Micronucleated Erythrocyte Frequencies
- The frequencies of micronucleated erythrocytes in peripheral blood samples from mice are measured routinely as an indicator of chromosomal damage in all 90-day studies.
- Eleven chemicals out of about 100 chemicals positive for micronucleus assay in the 90-day studies were also positive in 2-year carcinogenicity tests, suggesting a strong predictive value of this test.
Clinical Pathology
- Hematology and clinical chemistry analysis in rats are performed on day 3, 21 and 90 in all 90-day toxicity studies. Additional animals are incorporated for day 3 and day 21 evaluations.
- For day 90 evaluations, blood samples from the core animals are collected at the termination of the studies.
- Evaluation of the database suggests that these endpoints are useful in identification of target organ toxicity, especially for liver and kidney.
Immunotoxicity
- Each 90-day study includes histology of thymus, lymph node, and spleen; spleen and thymus weights; complete blood count and differential; and splenic cellularity.
- Several alternate tests are under development such as in vitro Mishell Dutton assay, basal serum immunoglobulin levels as predictor of immunotoxicity in short term studies, and a combined assay for detecting irritation and sensitization potential.
Neurotoxiciy Evaluations
- The functional endpoints such as behavior are favored in the initial assessment of chemicals because they are widely regarded as an indicator of the net sensory, motor and integrative process occurring in the central and peripheral nervous system.
- Clinical signs of toxicity (alteration in behavior) are observed and recorded routinely in toxicity studies.
- For selected chemicals, the core animals in 90-day studies are subjected to a Functional Observational Battery at least three time point intervals.
Biochemical Indices
- Incorporation of biochemical parameters depends on the background information such as known structural-toxicity relationship and on the target organ(s) of toxicity.

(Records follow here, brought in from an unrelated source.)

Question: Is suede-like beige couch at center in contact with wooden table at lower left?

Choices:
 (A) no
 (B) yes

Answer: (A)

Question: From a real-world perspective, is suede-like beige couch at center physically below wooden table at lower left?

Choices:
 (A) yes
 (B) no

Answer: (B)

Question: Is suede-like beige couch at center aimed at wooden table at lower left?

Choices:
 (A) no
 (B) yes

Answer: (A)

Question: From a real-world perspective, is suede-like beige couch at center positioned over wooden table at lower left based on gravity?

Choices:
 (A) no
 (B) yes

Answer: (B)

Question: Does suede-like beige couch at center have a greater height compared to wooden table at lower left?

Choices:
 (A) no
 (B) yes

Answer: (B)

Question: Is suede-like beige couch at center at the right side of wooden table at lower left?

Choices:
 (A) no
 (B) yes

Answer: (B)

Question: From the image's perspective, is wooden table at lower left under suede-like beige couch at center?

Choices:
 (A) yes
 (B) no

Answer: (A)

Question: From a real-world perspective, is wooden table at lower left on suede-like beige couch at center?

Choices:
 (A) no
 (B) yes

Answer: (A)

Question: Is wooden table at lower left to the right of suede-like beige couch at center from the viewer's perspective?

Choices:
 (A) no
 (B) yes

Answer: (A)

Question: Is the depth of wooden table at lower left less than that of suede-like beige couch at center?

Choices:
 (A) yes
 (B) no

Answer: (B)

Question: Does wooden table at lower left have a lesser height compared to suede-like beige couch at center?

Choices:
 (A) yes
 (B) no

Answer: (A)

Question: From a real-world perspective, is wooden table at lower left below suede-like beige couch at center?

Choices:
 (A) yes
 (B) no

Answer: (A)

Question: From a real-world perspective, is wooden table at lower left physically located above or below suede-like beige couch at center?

- Examples of biochemical determinations include mixed function oxidase activity; cholinesterase activity; thyroid and gonadal hormone levels; cell proliferation rates in suspected cancer target tissues; and analysis of a number of cell cycle parameters.
Molecular Toxicology
The National Toxicology Program has initiated collection of tissue samples at the terminal sacrifice of 90-day rat and mouse toxicity studies. The intended objective for the samples is to use existing and evolving molecular arrays and related technologies to screen the samples for gene alterations that might provide mechanistic information related to toxicity. The following tissues are proposed to be frozen quickly when they appear normal grossly:
- Spleen
- Liver
- Kidney
- Lung
- Forestomach
- Thymus
- Skin
- Testis
- Femur
- Glandular stomach
Use of 90-Day Toxicity Data in Setting Priorities
| Testing Priority | Triggers in 90-Day Toxicity Studies |
| Reproductive | SMVCE, hormonal levels, histology, organ weights |
| Neurobehavioral | clinical signs of toxicity, FOB, histology |
| Immunotoxicity | histology of thymus, lymph node, and spleen; spleen and thymus weights; complete blood count and differential; and splenic cellularity |
| Carcinogenesis/Mechanistic | MN frequencies, cell proliferation, biochemical markers, metabolic profiles |
Conclusions
Data from 90-day NTP studies are the primary information source used for non-cancer risk assessment and selection of dose levels for 2-year studies, if performed. A number of endpoints that serve as screens for system toxicity are incorporated into most 90-day studies, depending on the information needed for an individual chemical. These endpoints are evaluated in core animals when feasible or extra animals may be incorporated. This approach helps in prioritizing the need for systemic toxicity studies, and in reduction of cost and animal use.